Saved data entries
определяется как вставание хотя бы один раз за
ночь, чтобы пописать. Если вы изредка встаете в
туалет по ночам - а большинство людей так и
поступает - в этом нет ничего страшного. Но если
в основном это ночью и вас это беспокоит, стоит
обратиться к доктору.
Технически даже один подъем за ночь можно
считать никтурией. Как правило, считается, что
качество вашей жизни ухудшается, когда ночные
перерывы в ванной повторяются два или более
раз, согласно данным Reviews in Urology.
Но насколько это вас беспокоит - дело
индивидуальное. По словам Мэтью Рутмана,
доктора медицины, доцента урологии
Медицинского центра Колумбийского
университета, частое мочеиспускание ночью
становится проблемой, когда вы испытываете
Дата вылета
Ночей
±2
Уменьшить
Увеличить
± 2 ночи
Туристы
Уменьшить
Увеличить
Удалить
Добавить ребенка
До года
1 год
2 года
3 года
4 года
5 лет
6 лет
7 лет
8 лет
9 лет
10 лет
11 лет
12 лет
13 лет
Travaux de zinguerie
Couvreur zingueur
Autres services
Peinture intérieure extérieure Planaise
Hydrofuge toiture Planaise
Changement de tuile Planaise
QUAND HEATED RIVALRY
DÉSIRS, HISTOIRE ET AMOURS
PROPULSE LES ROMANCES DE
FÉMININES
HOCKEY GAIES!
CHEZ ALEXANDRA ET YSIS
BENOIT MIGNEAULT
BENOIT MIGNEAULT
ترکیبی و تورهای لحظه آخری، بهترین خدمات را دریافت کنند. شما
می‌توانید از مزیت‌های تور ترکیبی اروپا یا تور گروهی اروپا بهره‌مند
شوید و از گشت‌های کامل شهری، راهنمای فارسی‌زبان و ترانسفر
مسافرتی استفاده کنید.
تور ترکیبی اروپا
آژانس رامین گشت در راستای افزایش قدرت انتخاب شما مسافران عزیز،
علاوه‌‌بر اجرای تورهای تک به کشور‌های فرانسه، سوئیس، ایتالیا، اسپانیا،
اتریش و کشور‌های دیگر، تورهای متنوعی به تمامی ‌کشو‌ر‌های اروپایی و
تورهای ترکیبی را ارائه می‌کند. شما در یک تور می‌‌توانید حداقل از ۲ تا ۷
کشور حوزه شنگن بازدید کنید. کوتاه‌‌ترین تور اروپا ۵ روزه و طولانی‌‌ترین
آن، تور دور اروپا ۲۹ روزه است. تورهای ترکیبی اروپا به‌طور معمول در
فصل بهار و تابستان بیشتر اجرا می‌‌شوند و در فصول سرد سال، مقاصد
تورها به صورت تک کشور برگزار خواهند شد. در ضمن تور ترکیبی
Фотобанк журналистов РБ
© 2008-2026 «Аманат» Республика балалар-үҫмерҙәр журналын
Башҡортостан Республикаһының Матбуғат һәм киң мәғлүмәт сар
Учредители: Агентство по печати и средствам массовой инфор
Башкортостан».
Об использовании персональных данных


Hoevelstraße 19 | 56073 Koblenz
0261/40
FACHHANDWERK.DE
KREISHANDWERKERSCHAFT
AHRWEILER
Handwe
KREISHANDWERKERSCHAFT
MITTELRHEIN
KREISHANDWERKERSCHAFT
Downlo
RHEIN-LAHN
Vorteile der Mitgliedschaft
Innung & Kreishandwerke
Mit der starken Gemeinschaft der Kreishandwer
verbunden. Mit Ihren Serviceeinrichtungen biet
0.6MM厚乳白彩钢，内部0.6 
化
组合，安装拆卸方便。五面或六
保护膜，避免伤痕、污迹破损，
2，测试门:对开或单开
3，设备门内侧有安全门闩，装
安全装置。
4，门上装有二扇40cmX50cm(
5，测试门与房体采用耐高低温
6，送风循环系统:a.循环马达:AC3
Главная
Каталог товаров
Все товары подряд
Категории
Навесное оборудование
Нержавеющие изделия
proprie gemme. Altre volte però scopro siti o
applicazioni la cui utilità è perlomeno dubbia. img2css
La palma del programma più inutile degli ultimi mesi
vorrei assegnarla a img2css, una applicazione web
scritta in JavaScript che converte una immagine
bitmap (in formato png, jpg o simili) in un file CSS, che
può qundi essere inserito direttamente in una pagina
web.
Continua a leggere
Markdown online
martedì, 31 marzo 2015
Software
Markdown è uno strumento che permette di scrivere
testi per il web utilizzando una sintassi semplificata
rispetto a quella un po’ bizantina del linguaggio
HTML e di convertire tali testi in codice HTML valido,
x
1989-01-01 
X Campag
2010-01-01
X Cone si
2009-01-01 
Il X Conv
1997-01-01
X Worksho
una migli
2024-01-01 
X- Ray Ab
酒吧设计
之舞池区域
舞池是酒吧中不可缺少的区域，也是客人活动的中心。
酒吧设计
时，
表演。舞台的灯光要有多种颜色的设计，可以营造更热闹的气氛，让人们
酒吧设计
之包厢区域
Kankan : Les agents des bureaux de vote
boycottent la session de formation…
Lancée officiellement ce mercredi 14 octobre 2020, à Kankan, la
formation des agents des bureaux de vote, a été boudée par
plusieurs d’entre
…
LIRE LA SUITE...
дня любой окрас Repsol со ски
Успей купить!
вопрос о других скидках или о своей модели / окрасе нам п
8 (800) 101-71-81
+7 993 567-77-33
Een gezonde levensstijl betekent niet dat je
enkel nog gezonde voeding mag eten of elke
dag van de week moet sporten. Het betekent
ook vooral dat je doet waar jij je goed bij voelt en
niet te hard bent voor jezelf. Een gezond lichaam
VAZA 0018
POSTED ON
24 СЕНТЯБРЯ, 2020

_What is required_:
Reproduce the part of the listing that opens with its first line and closes with the line containing "آژانس رامین گشت", including both of those lines.

_Expected output_:
определяется как вставание хотя бы один раз за
ночь, чтобы пописать. Если вы изредка встаете в
туалет по ночам - а большинство людей так и
поступает - в этом нет ничего страшного. Но если
в основном это ночью и вас это беспокоит, стоит
обратиться к доктору.
Технически даже один подъем за ночь можно
считать никтурией. Как правило, считается, что
качество вашей жизни ухудшается, когда ночные
перерывы в ванной повторяются два или более
раз, согласно данным Reviews in Urology.
Но насколько это вас беспокоит - дело
индивидуальное. По словам Мэтью Рутмана,
доктора медицины, доцента урологии
Медицинского центра Колумбийского
университета, частое мочеиспускание ночью
становится проблемой, когда вы испытываете
Дата вылета
Ночей
±2
Уменьшить
Увеличить
± 2 ночи
Туристы
Уменьшить
Увеличить
Удалить
Добавить ребенка
До года
1 год
2 года
3 года
4 года
5 лет
6 лет
7 лет
8 лет
9 лет
10 лет
11 лет
12 лет
13 лет
Travaux de zinguerie
Couvreur zingueur
Autres services
Peinture intérieure extérieure Planaise
Hydrofuge toiture Planaise
Changement de tuile Planaise
QUAND HEATED RIVALRY
DÉSIRS, HISTOIRE ET AMOURS
PROPULSE LES ROMANCES DE
FÉMININES
HOCKEY GAIES!
CHEZ ALEXANDRA ET YSIS
BENOIT MIGNEAULT
BENOIT MIGNEAULT
ترکیبی و تورهای لحظه آخری، بهترین خدمات را دریافت کنند. شما
می‌توانید از مزیت‌های تور ترکیبی اروپا یا تور گروهی اروپا بهره‌مند
شوید و از گشت‌های کامل شهری، راهنمای فارسی‌زبان و ترانسفر
مسافرتی استفاده کنید.
تور ترکیبی اروپا
آژانس رامین گشت در راستای افزایش قدرت انتخاب شما مسافران عزیز،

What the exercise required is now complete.